Peer pressure from within
The Tough Mudder experience tends to attract a particular demographic, one overrepresented in certain industries -- tech and finance to name two. While Hiquet does not have the breakdown for corporate teams, in general 65 percent of Tough Mudder participants are men: "There were plenty of women, but in general the crowd skewed male and beefy," wrote editor Lizzie Widdicombe, when she participated in an event for The New Yorker.
At Tough Mudder's Brooklyn New York City headquarters -- which, from a cursory glance around the office, also leans young and male -- staffers are encouraged to complete multiple Tough Mudder events each year, though Hiquet says no one is forced to participate. Still, from anonymous reviews on career-rating site Glassdoor, such encouragement can border on the aggressive.
"There was a lot of pressure to run the TM Obstacle Course or 'volunteer' (e.g. you have to) for weekend several times a [year]," wrote one reviewer, adding that there were "insane expectations to look at Tough Mudder as a 'lifestyle' not a job." According to another anonymous employee, the company exhibited a "laughable 'culture' in which you are punished or looked down on if you don't participate in the often ridiculous or CEO self-serving activities that employees are 'invited' to."

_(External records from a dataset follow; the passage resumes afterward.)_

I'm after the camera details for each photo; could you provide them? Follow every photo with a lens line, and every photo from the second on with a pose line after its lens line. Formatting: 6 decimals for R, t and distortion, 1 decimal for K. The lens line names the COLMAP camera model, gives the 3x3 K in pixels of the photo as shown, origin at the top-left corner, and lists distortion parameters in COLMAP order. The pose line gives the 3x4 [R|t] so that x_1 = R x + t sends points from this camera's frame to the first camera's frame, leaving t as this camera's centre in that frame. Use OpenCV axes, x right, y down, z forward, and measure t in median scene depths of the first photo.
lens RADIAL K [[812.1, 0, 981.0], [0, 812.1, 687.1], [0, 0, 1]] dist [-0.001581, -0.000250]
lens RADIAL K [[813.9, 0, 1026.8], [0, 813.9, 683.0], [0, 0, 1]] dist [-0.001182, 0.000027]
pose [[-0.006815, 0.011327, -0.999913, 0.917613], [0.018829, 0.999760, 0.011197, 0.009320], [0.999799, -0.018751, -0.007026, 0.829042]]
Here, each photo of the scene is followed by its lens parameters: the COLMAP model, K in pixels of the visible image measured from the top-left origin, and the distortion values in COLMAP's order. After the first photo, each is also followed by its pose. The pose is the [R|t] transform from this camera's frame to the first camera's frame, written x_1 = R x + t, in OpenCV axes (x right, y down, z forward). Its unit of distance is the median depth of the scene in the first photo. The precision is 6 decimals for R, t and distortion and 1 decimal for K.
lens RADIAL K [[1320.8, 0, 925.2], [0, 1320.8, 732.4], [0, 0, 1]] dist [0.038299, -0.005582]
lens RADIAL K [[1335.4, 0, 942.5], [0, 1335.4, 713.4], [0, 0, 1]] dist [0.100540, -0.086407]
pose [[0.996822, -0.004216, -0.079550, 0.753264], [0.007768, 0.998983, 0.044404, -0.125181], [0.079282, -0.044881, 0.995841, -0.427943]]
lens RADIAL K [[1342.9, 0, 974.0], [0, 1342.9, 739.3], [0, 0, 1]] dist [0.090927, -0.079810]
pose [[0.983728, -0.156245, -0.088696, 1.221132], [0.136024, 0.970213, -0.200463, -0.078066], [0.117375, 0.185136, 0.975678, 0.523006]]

These are anonymous reviewers, to be taken with a grain of salt. And yet in spite of Hiquet's insistence that he's never heard of anyone being forced to participate in a Tough Mudder, he himself kind of was: as part of the interview process, Hiquet was invited to Tahoe to meet with Dean and Tough Mudder president Adam Slutsky last August. "Will said, before joining us, I think it's important for you to understand what we are doing," Hiquet recalls. Having arrived at midnight, he woke up at 6 a.m. the next morning to complete the Tahoe Tough Mudder course with Dean and Slutsky.
For companies interested in purchasing a corporate package, Huhman recommends encouraging employees who are uncomfortable running to come as spectators.
That's exactly what Boddeker's team from the Chrysler Jeep dealership did. Employees who either couldn't or didn't want to run showed up and cheered from the sidelines, and the team dedicated the event to a co-worker who had initially signed up but was unable to participate due to an autoimmune disease.
All in all, the Tough Mudder experience should bring employees together. "Whether it's troubleshooting how to get over a 12-foot wall or helping one another slog through waist-high mud, it will challenge employees to think outside the box, which builds stronger relationships," says Huhman. She just advises that companies who take the Tough Mudder approach to building a sense of teamwork and cultural identity ensure that employees don't feel penalized if they choose not to participate.